On 6/25/2019 12:31 AM, Alex Williamson wrote:
> On Tue, 25 Jun 2019 00:22:16 +0530
> Kirti Wankhede <kwankh...@nvidia.com> wrote:
>
>> On 6/24/2019 8:55 PM, Alex Williamson wrote:
>>> On Mon, 24 Jun 2019 20:30:08 +0530
>>> Kirti Wankhede <kwankh...@nvidia.com> wrote:
>>>
>>>> On 6/22/2019 3:31 AM, Alex Williamson wrote:
>>>>> On Sat, 22 Jun 2019 02:00:08 +0530
>>>>> Kirti Wankhede <kwankh...@nvidia.com> wrote:
>>>>>> On 6/22/2019 1:30 AM, Alex Williamson wrote:
>>>>>>> On Sat, 22 Jun 2019 01:05:48 +0530
>>>>>>> Kirti Wankhede <kwankh...@nvidia.com> wrote:
>>>>>>>
>>>>>>>> On 6/21/2019 8:33 PM, Alex Williamson wrote:
>>>>>>>>> On Fri, 21 Jun 2019 11:22:15 +0530
>>>>>>>>> Kirti Wankhede <kwankh...@nvidia.com> wrote:
>>>>>>>>>
>>>>>>>>>> On 6/20/2019 10:48 PM, Alex Williamson wrote:
>>>>>>>>>>> On Thu, 20 Jun 2019 20:07:29 +0530
>>>>>>>>>>> Kirti Wankhede <kwankh...@nvidia.com> wrote:
>>>>>>>>>>>
>>>>>>>>>>>> - Defined MIGRATION region type and sub-type.
>>>>>>>>>>>> - Used 3 bits to define VFIO device states.
>>>>>>>>>>>> Bit 0 => _RUNNING
>>>>>>>>>>>> Bit 1 => _SAVING
>>>>>>>>>>>> Bit 2 => _RESUMING
>>>>>>>>>>>> Combination of these bits defines VFIO device's state during
>>>>>>>>>>>> migration
>>>>>>>>>>>> _STOPPED => All bits 0 indicates VFIO device stopped.
>>>>>>>>>>>> _RUNNING => Normal VFIO device running state.
>>>>>>>>>>>> _SAVING | _RUNNING => vCPUs are running, VFIO device is
>>>>>>>>>>>> running but start
>>>>>>>>>>>> saving state of device i.e. pre-copy
>>>>>>>>>>>> state
>>>>>>>>>>>> _SAVING => vCPUs are stoppped, VFIO device should be stopped,
>>>>>>>>>>>> and
>>>>>>>>>>>> save device state,i.e. stop-n-copy state
>>>>>>>>>>>> _RESUMING => VFIO device resuming state.
>>>>>>>>>>>> _SAVING | _RESUMING => Invalid state if _SAVING and _RESUMING
>>>>>>>>>>>> bits are set
>>>>>>>>>>>> - Defined vfio_device_migration_info structure which will be
>>>>>>>>>>>> placed at 0th
>>>>>>>>>>>> offset of migration region to get/set VFIO device related
>>>>>>>>>>>> information.
>>>>>>>>>>>> Defined members of structure and usage on read/write access:
>>>>>>>>>>>> * device_state: (read/write)
>>>>>>>>>>>> To convey VFIO device state to be transitioned to.
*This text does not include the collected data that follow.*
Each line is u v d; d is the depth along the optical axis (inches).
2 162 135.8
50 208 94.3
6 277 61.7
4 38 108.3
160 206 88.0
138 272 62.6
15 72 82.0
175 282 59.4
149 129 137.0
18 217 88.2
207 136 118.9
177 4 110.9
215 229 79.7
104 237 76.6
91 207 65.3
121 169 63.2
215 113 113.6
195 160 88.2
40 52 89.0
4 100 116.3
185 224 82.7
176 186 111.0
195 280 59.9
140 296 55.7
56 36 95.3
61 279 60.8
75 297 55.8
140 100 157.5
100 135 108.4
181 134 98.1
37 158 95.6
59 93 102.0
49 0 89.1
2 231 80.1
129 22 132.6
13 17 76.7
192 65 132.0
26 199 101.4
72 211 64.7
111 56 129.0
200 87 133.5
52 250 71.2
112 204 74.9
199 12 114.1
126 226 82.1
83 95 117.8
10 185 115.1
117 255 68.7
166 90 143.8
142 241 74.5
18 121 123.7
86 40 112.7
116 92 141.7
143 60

Only 3
>>>>>>>>>>>> bits are used
>>>>>>>>>>>> as of now.
>>>>>>>>>>>> * pending bytes: (read only)
>>>>>>>>>>>> To get pending bytes yet to be migrated for VFIO device.
>>>>>>>>>>>> * data_offset: (read only)
>>>>>>>>>>>> To get data offset in migration from where data exist
>>>>>>>>>>>> during _SAVING
>>>>>>>>>>>> and from where data should be written by user space
>>>>>>>>>>>> application during
>>>>>>>>>>>> _RESUMING state
>>>>>>>>>>>> * data_size: (read/write)
>>>>>>>>>>>> To get and set size of data copied in migration region
>>>>>>>>>>>> during _SAVING
>>>>>>>>>>>> and _RESUMING state.
>>>>>>>>>>>> * start_pfn, page_size, total_pfns: (write only)
>>>>>>>>>>>> To get bitmap of dirty pages from vendor driver from given
>>>>>>>>>>>> start address for total_pfns.
>>>>>>>>>>>> * copied_pfns: (read only)
>>>>>>>>>>>> To get number of pfns bitmap copied in migration region.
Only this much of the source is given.